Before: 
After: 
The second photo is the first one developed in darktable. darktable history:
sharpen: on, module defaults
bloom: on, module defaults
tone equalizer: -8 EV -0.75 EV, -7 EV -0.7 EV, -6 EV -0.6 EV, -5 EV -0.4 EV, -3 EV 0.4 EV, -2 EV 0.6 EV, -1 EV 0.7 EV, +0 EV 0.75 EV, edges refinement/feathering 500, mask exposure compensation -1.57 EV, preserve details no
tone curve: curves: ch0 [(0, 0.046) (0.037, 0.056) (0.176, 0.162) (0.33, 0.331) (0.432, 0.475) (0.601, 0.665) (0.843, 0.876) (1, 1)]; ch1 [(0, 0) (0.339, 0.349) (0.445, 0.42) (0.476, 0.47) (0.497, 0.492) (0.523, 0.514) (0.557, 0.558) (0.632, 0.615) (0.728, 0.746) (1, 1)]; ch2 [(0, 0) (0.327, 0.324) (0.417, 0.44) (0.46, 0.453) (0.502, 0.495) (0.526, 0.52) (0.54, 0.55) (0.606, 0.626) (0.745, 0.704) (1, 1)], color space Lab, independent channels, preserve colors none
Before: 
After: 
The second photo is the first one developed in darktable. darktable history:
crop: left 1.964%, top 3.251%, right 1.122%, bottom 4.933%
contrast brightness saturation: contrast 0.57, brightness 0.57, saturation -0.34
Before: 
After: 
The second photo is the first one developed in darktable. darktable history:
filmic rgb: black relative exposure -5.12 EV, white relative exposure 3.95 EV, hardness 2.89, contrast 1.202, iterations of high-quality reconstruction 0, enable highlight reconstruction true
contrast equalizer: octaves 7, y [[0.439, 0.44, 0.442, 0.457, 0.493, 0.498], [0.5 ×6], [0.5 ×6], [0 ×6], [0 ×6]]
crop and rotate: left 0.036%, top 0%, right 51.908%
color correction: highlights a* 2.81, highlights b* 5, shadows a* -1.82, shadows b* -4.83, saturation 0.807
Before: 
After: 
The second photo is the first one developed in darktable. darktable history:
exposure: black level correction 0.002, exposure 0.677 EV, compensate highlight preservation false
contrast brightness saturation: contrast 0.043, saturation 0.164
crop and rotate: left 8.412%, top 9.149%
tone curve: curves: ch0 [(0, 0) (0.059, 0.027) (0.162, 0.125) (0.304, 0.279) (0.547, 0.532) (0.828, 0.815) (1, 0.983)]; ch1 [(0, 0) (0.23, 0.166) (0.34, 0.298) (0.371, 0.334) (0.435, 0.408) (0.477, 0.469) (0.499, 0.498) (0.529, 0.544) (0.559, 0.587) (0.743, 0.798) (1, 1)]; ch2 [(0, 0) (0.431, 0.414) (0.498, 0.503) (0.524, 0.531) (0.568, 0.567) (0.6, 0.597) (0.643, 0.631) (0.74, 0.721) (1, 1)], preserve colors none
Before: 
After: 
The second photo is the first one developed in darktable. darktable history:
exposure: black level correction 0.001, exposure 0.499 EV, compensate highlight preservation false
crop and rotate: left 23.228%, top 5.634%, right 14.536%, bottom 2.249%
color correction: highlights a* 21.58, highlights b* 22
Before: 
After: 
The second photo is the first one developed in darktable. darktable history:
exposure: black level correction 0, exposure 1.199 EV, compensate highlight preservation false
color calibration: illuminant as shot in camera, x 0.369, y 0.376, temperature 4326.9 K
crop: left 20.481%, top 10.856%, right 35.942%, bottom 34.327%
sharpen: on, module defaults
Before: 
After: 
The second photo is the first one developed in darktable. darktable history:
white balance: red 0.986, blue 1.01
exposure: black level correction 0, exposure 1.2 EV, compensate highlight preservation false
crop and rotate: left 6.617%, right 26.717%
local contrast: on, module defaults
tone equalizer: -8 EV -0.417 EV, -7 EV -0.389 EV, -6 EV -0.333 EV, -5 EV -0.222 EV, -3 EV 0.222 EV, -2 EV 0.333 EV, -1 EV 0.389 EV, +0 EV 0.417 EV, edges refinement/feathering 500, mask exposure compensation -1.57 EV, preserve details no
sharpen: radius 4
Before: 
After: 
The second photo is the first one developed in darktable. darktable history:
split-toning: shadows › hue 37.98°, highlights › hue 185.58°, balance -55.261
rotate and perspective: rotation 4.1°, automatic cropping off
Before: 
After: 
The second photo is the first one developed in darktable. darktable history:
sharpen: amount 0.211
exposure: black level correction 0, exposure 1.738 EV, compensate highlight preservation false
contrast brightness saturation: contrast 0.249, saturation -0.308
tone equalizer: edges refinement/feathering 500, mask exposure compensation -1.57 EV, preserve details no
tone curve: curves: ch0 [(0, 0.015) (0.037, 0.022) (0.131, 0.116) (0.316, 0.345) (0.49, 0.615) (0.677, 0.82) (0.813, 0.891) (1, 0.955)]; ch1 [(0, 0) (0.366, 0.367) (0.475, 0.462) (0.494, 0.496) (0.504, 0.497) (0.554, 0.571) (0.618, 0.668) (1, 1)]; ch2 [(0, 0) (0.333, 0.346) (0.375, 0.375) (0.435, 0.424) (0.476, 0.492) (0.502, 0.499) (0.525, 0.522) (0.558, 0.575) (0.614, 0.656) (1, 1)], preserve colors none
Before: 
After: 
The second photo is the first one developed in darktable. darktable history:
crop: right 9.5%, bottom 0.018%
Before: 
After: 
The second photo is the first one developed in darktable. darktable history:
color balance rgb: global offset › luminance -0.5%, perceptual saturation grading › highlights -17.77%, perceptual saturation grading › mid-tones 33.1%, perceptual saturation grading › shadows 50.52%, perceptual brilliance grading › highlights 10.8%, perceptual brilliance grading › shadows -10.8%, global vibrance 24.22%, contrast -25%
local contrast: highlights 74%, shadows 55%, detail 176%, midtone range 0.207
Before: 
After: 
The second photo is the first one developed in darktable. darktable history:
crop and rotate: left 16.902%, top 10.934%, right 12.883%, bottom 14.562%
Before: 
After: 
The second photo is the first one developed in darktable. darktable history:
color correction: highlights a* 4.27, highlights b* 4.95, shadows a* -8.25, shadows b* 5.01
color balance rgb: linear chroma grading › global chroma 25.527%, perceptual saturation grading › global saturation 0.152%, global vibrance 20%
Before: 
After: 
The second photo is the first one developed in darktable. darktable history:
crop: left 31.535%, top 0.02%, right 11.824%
+ + + + +
» **What is asked**
Could you quote the records above verbatim, from their first line down to and including the line that contains "contrast brightness saturation: contrast 0.57, brightness"?

» **In response**
Before: 
After: 
The second photo is the first one developed in darktable. darktable history:
sharpen: on, module defaults
bloom: on, module defaults
tone equalizer: -8 EV -0.75 EV, -7 EV -0.7 EV, -6 EV -0.6 EV, -5 EV -0.4 EV, -3 EV 0.4 EV, -2 EV 0.6 EV, -1 EV 0.7 EV, +0 EV 0.75 EV, edges refinement/feathering 500, mask exposure compensation -1.57 EV, preserve details no
tone curve: curves: ch0 [(0, 0.046) (0.037, 0.056) (0.176, 0.162) (0.33, 0.331) (0.432, 0.475) (0.601, 0.665) (0.843, 0.876) (1, 1)]; ch1 [(0, 0) (0.339, 0.349) (0.445, 0.42) (0.476, 0.47) (0.497, 0.492) (0.523, 0.514) (0.557, 0.558) (0.632, 0.615) (0.728, 0.746) (1, 1)]; ch2 [(0, 0) (0.327, 0.324) (0.417, 0.44) (0.46, 0.453) (0.502, 0.495) (0.526, 0.52) (0.54, 0.55) (0.606, 0.626) (0.745, 0.704) (1, 1)], color space Lab, independent channels, preserve colors none
Before: 
After: 
The second photo is the first one developed in darktable. darktable history:
crop: left 1.964%, top 3.251%, right 1.122%, bottom 4.933%
contrast brightness saturation: contrast 0.57, brightness 0.57, saturation -0.34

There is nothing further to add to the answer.